Friday 18 March 2016

grammar - How to distinguish if a sentence is using the historical present?

The historical present is used to make a description of past events more vivid by giving those events a sense of immediacy. Since it's more a matter of style than grammar, it can be hard to come to any definitive conclusions about ambiguous cases. Newspaper headlines typically use it since the news media are in the business of being vivid and immediate, so the events of the day may technically have occurred in the past (even if it's only the past few hours), but it's more gripping to refer to them as if they are happening right now. You may come across better examples in novels or sometimes history, especially where the tense shifts suddenly from past to present in the narration of specific scenes or events, as in some battle narratives. Or when you tell a friend a story but use the present tense to create drama.



How can you tell?



  1. Did the event definitely occur in the past?

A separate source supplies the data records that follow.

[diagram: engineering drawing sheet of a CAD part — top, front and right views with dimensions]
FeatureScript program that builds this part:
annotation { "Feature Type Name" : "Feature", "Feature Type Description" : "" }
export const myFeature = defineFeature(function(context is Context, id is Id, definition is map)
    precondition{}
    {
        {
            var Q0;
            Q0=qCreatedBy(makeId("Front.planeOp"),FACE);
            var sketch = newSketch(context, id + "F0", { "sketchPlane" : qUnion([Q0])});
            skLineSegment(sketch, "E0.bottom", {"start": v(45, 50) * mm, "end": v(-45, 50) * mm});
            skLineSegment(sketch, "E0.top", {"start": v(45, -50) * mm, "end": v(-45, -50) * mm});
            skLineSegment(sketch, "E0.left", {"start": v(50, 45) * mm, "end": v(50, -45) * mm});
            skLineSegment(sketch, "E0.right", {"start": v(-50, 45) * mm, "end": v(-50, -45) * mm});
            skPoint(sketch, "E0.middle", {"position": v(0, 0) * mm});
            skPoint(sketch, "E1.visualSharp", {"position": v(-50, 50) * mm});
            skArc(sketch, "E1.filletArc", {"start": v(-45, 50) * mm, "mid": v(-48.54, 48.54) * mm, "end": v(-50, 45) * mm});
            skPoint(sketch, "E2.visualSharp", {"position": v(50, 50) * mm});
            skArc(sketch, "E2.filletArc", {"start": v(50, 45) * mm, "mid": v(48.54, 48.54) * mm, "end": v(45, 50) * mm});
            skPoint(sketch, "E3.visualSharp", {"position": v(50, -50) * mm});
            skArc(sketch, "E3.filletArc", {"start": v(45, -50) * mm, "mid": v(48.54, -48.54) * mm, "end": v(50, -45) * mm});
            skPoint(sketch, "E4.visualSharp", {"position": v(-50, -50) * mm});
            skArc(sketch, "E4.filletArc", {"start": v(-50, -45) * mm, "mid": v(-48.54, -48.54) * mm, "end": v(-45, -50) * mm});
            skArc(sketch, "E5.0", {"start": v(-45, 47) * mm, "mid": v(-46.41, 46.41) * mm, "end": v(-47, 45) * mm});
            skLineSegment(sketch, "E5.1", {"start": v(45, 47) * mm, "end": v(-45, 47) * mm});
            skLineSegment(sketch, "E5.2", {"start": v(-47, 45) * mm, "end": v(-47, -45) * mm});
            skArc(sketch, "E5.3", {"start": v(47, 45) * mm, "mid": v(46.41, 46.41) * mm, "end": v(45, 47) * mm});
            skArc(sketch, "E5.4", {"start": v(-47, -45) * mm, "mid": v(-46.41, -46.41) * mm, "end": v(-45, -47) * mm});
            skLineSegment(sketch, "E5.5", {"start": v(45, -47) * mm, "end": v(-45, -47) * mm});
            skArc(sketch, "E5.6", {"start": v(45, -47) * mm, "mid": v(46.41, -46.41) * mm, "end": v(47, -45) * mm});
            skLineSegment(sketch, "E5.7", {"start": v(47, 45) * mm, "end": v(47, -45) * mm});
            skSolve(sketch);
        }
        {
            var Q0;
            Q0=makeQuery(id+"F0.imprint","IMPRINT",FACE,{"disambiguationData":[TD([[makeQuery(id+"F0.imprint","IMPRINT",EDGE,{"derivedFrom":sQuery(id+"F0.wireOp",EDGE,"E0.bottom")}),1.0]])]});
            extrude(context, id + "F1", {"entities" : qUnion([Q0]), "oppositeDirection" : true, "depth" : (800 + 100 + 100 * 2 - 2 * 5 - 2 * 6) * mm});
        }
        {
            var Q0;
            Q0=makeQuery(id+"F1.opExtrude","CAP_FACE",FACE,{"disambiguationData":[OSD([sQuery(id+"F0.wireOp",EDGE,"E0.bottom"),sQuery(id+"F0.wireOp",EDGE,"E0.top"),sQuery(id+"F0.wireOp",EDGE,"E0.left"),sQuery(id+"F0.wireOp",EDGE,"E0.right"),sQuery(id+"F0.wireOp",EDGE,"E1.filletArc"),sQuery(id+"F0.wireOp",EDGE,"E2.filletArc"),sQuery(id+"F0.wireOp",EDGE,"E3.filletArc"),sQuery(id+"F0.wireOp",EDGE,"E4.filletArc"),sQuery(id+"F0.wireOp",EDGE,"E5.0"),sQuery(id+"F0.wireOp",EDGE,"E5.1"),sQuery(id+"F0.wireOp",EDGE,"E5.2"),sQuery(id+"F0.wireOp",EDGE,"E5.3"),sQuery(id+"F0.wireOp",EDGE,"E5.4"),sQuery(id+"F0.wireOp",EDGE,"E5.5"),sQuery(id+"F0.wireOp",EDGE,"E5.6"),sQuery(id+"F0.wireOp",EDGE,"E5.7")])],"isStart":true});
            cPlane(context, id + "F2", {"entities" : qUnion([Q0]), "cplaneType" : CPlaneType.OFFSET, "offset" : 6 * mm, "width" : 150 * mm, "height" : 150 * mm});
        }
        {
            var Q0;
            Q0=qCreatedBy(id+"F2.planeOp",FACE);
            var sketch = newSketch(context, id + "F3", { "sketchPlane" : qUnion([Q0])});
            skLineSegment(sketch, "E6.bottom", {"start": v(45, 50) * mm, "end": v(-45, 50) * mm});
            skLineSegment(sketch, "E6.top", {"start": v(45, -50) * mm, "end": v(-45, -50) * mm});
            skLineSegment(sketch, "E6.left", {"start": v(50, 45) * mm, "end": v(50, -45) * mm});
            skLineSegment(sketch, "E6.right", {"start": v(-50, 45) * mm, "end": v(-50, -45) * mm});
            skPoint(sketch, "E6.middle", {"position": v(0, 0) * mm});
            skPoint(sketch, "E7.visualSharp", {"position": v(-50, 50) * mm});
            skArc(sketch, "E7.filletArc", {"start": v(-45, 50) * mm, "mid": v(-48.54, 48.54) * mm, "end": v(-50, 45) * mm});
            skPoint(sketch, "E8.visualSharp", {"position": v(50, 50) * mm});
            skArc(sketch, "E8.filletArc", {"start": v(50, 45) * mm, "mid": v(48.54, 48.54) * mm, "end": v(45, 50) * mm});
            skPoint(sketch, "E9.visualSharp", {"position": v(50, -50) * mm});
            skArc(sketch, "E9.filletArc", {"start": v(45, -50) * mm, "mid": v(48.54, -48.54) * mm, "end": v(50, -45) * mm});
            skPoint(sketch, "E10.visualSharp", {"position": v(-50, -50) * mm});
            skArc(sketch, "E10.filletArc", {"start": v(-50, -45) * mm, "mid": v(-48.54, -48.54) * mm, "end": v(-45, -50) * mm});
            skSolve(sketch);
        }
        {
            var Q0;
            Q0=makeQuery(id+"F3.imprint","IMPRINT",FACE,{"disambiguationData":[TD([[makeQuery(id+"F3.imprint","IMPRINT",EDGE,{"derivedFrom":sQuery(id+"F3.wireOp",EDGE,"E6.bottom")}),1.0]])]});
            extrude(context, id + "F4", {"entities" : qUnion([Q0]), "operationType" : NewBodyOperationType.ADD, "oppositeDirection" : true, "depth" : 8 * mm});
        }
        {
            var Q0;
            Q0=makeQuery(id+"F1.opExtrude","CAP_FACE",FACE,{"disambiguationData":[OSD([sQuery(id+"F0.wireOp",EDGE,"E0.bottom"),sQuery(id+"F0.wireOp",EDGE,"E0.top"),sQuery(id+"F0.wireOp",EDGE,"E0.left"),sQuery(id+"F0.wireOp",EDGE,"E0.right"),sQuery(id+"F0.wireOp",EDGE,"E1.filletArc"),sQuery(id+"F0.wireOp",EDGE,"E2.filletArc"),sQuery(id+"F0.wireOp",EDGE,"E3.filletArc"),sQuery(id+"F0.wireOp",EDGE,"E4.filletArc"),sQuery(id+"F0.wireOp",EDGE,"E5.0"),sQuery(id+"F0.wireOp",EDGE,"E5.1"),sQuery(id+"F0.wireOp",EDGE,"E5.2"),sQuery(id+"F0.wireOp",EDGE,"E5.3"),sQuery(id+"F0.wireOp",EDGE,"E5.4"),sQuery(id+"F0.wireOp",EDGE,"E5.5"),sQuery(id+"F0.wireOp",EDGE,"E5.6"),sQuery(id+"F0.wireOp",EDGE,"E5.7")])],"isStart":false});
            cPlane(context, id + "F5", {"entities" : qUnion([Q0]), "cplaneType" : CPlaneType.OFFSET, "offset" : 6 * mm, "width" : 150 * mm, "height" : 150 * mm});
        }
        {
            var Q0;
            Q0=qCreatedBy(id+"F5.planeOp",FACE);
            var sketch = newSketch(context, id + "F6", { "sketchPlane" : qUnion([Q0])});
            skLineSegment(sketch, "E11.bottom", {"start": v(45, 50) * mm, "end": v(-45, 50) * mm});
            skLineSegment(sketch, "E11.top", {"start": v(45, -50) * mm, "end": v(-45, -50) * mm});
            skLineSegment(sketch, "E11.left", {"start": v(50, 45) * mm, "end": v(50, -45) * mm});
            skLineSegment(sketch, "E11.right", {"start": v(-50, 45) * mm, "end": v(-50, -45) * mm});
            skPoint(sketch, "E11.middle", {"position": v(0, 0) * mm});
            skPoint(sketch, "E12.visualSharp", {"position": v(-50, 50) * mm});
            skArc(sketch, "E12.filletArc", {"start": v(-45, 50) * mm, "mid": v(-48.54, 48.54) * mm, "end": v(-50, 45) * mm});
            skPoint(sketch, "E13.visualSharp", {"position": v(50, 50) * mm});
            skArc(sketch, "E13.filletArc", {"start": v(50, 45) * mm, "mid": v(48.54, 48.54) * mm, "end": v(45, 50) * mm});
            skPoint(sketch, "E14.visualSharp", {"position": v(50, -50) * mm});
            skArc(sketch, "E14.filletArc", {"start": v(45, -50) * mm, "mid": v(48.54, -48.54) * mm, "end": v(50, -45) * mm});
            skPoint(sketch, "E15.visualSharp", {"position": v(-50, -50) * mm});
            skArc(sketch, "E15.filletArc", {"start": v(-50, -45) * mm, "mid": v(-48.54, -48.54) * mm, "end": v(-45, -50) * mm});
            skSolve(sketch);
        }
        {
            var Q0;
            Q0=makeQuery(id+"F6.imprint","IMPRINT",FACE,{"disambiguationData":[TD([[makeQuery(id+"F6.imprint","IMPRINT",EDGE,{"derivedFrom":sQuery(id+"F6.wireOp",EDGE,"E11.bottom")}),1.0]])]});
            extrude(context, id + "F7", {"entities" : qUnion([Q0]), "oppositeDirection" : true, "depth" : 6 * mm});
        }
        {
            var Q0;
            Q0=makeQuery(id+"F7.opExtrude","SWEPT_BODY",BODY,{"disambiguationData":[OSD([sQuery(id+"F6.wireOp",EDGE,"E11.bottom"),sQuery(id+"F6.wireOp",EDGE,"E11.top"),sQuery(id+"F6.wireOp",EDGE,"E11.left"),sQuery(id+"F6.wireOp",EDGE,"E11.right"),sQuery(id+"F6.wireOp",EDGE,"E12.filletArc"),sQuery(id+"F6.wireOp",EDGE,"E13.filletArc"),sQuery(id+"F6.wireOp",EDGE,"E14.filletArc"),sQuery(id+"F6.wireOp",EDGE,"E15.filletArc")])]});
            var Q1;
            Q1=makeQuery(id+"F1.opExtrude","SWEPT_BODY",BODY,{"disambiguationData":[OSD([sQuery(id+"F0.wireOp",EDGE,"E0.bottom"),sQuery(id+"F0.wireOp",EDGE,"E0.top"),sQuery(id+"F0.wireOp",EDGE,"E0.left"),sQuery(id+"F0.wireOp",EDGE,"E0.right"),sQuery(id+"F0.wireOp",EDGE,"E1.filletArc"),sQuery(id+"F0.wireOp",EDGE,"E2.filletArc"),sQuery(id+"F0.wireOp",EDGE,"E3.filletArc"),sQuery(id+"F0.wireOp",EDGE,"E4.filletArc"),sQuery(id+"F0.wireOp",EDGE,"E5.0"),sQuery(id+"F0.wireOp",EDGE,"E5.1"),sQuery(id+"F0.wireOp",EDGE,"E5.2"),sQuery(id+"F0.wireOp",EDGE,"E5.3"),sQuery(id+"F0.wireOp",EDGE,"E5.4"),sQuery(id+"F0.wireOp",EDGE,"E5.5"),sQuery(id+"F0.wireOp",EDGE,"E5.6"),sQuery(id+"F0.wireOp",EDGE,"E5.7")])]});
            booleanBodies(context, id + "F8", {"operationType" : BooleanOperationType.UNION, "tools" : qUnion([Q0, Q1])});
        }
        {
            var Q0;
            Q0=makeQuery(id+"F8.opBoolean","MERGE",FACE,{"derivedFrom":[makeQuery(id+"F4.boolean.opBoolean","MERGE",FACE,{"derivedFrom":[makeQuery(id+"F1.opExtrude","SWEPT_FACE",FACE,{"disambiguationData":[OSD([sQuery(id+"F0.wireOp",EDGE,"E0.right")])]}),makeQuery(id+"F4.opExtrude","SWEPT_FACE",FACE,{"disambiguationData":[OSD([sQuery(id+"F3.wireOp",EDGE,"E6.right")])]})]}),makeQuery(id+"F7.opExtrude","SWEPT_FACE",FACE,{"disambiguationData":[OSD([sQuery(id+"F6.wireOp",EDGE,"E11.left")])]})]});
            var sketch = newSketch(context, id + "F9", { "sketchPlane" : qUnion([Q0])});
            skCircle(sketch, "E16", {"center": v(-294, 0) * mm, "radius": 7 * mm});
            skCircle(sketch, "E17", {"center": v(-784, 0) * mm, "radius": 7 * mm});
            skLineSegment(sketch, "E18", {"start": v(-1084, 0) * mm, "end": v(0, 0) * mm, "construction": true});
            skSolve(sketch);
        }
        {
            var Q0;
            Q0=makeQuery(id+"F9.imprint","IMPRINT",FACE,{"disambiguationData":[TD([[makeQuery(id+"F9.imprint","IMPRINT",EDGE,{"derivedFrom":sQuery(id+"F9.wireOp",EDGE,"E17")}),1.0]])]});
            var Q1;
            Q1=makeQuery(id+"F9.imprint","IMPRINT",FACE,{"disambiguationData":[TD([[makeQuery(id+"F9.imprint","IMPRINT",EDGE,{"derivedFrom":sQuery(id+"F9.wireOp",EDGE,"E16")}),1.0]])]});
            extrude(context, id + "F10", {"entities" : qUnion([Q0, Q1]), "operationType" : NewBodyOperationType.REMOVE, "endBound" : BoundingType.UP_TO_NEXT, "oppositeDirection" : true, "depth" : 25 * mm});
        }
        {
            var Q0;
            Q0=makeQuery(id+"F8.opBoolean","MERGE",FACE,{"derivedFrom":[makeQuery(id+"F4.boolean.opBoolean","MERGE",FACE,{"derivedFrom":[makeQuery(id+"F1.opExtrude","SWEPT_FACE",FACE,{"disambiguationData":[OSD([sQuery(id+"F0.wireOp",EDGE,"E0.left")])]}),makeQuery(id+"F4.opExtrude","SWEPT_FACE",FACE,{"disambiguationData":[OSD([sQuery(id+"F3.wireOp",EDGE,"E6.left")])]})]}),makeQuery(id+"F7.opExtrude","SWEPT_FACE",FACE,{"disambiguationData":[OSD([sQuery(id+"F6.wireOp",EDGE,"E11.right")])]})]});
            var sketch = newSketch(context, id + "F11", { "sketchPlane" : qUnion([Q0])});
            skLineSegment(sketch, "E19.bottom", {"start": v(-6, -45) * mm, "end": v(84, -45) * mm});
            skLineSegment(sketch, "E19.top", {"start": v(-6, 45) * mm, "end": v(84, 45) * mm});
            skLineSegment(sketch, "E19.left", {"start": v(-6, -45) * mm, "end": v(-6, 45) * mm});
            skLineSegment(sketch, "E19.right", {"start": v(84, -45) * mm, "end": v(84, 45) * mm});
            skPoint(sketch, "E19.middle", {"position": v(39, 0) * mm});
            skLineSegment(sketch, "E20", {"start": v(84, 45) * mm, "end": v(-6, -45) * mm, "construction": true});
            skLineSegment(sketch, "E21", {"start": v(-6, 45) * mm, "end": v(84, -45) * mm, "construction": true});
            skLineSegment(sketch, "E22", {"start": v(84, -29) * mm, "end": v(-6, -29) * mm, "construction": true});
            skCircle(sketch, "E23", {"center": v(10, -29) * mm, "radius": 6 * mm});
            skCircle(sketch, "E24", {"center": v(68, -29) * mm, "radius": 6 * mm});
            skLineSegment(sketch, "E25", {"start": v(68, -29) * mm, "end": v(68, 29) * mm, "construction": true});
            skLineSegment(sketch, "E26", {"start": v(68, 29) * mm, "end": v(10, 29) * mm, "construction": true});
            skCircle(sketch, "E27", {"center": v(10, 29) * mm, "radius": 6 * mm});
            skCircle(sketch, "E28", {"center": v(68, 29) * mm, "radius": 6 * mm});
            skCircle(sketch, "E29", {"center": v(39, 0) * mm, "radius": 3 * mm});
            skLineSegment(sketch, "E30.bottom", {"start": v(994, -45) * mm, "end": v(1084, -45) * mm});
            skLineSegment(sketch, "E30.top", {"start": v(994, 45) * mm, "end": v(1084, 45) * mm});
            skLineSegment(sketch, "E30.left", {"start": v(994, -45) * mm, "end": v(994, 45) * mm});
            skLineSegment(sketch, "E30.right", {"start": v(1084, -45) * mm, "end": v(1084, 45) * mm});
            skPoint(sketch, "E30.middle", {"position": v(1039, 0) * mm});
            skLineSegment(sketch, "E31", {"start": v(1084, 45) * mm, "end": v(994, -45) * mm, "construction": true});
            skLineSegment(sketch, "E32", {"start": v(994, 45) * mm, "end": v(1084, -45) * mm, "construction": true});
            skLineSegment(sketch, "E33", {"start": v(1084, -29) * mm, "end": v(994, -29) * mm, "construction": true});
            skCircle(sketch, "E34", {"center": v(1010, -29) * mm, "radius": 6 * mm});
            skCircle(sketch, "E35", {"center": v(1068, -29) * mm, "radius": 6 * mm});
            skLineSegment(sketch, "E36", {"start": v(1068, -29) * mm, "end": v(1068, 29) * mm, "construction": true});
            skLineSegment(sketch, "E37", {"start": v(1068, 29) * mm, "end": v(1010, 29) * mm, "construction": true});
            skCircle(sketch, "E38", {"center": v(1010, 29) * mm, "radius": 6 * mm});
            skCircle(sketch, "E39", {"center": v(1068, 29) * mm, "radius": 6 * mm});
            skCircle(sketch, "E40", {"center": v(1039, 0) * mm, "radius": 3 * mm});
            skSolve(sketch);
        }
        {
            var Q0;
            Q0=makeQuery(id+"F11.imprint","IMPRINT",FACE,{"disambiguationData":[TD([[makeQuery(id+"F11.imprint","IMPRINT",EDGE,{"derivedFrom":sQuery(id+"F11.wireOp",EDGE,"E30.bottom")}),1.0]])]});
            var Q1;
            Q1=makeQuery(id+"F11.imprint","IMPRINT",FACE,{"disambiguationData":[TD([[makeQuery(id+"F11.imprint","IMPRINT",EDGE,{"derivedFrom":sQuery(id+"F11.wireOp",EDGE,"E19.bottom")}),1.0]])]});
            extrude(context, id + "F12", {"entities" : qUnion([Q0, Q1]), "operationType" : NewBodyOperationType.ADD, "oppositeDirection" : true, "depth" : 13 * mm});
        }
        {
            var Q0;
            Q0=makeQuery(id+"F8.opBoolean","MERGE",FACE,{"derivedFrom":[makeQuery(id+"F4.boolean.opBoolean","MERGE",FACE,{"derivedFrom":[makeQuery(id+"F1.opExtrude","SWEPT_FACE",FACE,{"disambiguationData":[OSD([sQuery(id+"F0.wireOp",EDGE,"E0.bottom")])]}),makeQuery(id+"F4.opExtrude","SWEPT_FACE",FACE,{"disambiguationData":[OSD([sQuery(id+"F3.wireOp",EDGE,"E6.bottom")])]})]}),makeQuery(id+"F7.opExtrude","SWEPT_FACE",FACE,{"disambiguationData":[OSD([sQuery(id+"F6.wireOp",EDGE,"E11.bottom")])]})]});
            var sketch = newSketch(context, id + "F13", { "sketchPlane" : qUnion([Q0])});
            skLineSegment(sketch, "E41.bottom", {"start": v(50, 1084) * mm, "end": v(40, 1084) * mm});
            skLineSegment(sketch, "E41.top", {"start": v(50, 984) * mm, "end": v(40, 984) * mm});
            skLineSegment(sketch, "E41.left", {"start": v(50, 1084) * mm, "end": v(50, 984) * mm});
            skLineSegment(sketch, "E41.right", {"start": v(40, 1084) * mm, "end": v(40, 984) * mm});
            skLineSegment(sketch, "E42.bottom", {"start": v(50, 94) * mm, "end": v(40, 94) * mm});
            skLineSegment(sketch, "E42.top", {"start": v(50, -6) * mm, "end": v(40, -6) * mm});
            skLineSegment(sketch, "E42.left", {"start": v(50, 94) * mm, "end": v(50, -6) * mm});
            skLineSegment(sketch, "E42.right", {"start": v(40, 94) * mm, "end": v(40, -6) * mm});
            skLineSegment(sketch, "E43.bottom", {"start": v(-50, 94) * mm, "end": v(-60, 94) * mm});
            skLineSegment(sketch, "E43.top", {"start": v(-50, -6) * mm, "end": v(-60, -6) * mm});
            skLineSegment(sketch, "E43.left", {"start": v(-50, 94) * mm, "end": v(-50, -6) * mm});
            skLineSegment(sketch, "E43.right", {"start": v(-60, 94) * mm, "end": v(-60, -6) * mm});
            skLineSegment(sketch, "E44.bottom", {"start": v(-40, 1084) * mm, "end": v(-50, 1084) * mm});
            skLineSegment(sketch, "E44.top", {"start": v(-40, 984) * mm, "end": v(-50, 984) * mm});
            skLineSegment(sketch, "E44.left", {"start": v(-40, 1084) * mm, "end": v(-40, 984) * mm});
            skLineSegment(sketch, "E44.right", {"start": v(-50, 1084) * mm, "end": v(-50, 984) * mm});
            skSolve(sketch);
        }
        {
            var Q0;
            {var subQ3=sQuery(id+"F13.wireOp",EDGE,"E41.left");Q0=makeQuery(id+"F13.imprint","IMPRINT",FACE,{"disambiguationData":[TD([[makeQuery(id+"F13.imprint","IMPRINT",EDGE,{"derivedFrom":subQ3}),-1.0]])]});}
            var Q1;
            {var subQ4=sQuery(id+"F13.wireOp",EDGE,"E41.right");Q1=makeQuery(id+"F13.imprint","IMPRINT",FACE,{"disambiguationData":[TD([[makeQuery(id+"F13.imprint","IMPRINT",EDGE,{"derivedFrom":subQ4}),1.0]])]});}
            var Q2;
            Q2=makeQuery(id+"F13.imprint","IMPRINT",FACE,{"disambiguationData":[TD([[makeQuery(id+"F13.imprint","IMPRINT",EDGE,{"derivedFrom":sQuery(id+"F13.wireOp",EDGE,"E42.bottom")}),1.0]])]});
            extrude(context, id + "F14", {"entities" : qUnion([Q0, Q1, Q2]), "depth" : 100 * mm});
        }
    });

  2. Does the writer's use of the present tense make the sentence more vivid?

Your examples are all arguably in the historical present, but it's a matter of at least some personal discretion. You could also argue that the events of "today" are still technically part of the present from a newspaper's point of view. I think it's easier to identify the historical present in longer narratives that use it to achieve an obvious dramatic effect, whereas newspaper headlines are at least as much the product of attention-grabbing tactics and the constraints of space as they are of deep, grammatical introspection.



This is just my opinion! The last time I heard anyone discuss the historical present was Latin class.